“Eğitimde ticarileştirme uygulamaları hızla artıyor”

14 Eylül 2012 18:09

Eğitim-Sen İl Temsilciliği Başkanı M. Rıfat Gürbüz, Türkiye'deki ailelerin çocuklarının eğitimi için ortalama bir OECD ailesine göre gelirleriyle kıyaslandığında iki kat daha fazla para harcadığını ifade ederek, “4+4+4 eğitim modelinin gösterdiği en somut gerçek, eğitim sisteminin ve çocuklarımızın ihtiyaçlarından çok, tamamen siyasal ve ideolojik amaçlarla hazırlanan ve yasalaşan düzenleme ile bir kez daha eğitimde ticarileşmenin önünün açılıyor olmasıdır” dedi.

ÇOCUKLAR ERKEN YAŞTA DERSHANEYE GİTMEK ZORUNDA KALACAKTIR

Gürbüz; “4+4+4 düzenlemesi ile birinci kademeden (İlkokul) ikinci kademeye (Ortaokul) ve üçüncü kademeye (Lise) yönelecek olan çocukların karşısına erken yaşta dershaneye gitme ve özel dersler alma sorununun çıkması kaçınılmazdır. Çocuklar neredeyse temel eğitimlerinin hemen başlangıcında dershaneye gitmeye ve özel dersler almaya zorlanacaklardır. Bu durum bir yandan çocukların psikolojik gelişimlerine olumsuz etkilerde bulunabilecek, diğer yandan da eğitimde var olan eşitsizliklerin daha da derinleşmesine yol açabilecektir. Gelir düzeyi düşük ailelerin çocuklarının eğitimine yeterli düzeyde kaynak ayırmaları mümkün değildir.

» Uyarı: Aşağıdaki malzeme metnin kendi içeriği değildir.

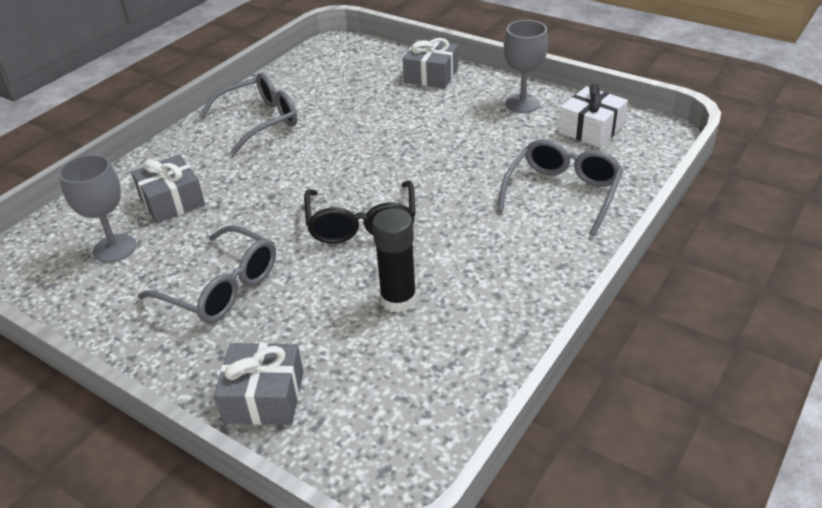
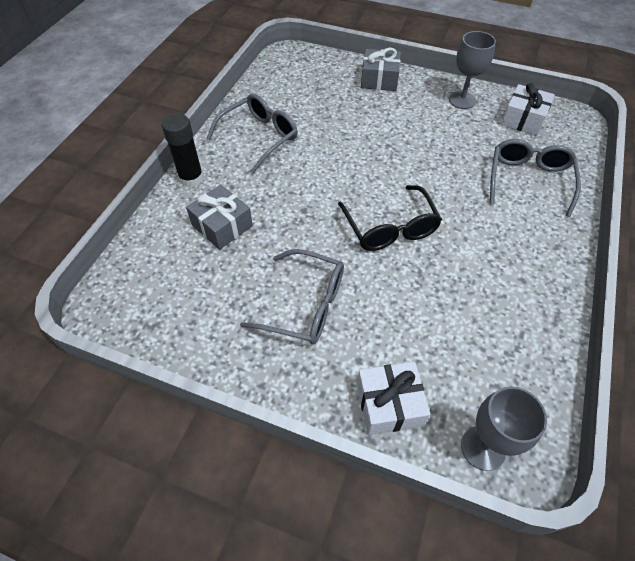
camera: 15 degrees left, 15 degrees up
grey goblet [59,155,136,263] -> grey goblet moved to [461,386,547,471]
grey gift [214,343,303,425] -> white gift [357,362,430,435]
black glue stick [372,208,417,313] -> black glue stick moved to [161,114,204,187]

Türkiye'de en zengin yüzde 20 ile en fakir yüzde 20'nin arasında eğitim harcamaları bakımından 14 kat fark bulunmaktadır.

Türkiye'de Fen Lisesi öğrencilerinin üçte ikisi ve Anadolu Lisesi öğrencilerinin yarısı nüfusun en zengin yüzde 20'lik diliminden gelmektedir. Buna karşın, her 30 Fen Lisesi öğrencisinden biri ve her 17 Anadolu Lisesi öğrencisinden 1'i halkın en yoksul yüzde 20'lik dilimden gelmektedir.

Bu temel gerçeğe karşın özellikle yoksul ailelerin çocuklarının ikinci dört yıldan sonra mesleki eğitime yönlendirilmesi sağlanarak, sınıf farklılıklarının eğitim sistemi üzerinden daha da belirginleşmesinin önü açılmıştır.

4+4+4 düzenlemesi ile mesleki yönlendirmenin ikinci dört yılı başına çekilmesi nedeniyle özel ders alma ve dershaneye gitme yaşı 8'e kadar düşecektir.

Çocuklara özel dersler aldırma ve dershaneye gönderme, ailelerin geliriyle yakından ilgili olduğundan farklı ekonomik seviyedeki ailelerin çocukları arasında eğitim eşitsizliğini daha da arttıracaktır.

Türkiye'deki aileler çocuklarının eğitimi için ortalama bir OECD ailesine göre gelirleriyle kıyaslandığında iki kat daha fazla para harcamaktadır.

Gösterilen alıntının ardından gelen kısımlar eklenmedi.